Achrome (1959) is an outstanding masterpiece that epitomizes Manzoni's best known series. Beginning in 1958, the artist pleated and glued the canvas into a seemingly organic arrangement of deep ridges and folds before soaking it in the chalky kaolin solution. The kaolin not only renders the work even whiter and purer than the original canvas, but also emphasizes the depth of the surface undulations to suggest a vital, dynamic presence. Most importantly, it removes all traces of the artist's hand from its final sculptural form. Manzoni seems to freeze painting into a "non-picture" that essentially suspends its composing elements in a moment of imprisoned energy. The undulating expanse of rhythmic grooves flow effortlessly across the surface of the picture in poetic self-perpetuation. The seemingly endless waves in Achrome exude a therapeutic sense of absolute space, light and purity.

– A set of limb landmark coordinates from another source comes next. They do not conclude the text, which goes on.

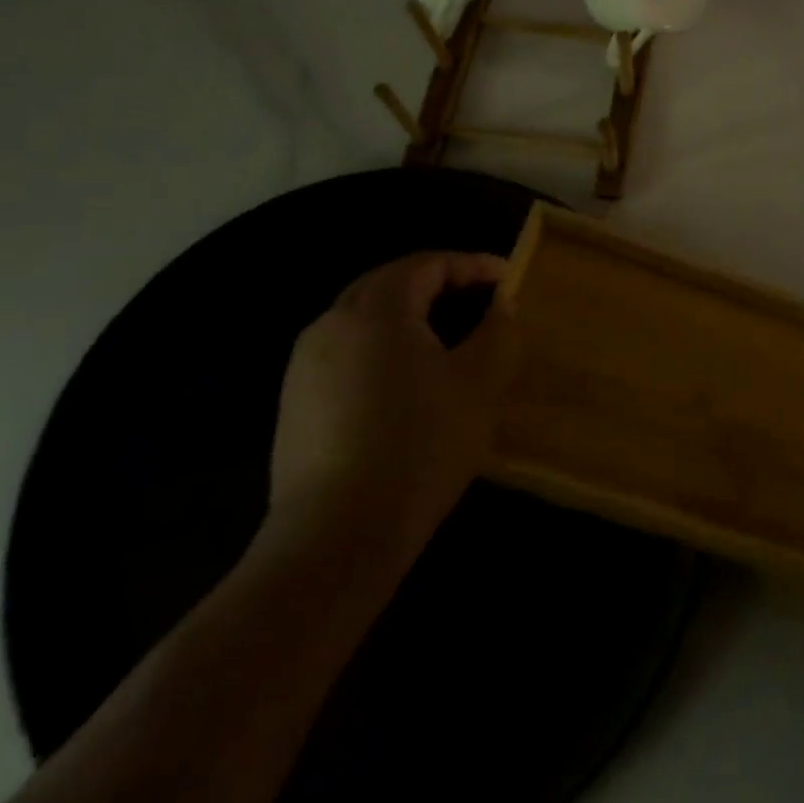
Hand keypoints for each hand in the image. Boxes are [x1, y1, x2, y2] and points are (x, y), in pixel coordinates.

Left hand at [268, 251, 515, 569]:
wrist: (335, 538)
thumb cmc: (419, 446)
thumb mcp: (479, 384)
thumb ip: (497, 331)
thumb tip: (503, 303)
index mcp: (377, 309)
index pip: (428, 264)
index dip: (473, 265)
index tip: (508, 280)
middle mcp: (332, 323)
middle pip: (390, 283)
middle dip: (438, 284)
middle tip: (480, 300)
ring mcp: (305, 365)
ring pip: (364, 318)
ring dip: (409, 316)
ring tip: (448, 338)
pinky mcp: (295, 403)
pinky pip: (347, 352)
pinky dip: (383, 348)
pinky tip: (407, 383)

Dynamic and vital, the blank slate of Achrome suggests the limitless possibilities of life itself.

Manzoni sought to touch upon the universal germ of existence through his art. He stated, "An artwork does not speak, it does not explain, it simply is" (cited in G. Celant, Ibid, p. LIII). While achieving his conceptual objective of declaring art as an object that co-existed with the artist and viewer, he nonetheless created a work of sublime aesthetic beauty. Contemplative and spiritual, Manzoni's Achromes provoke meditations on the nature of existence even as they boldly declare their corporeality.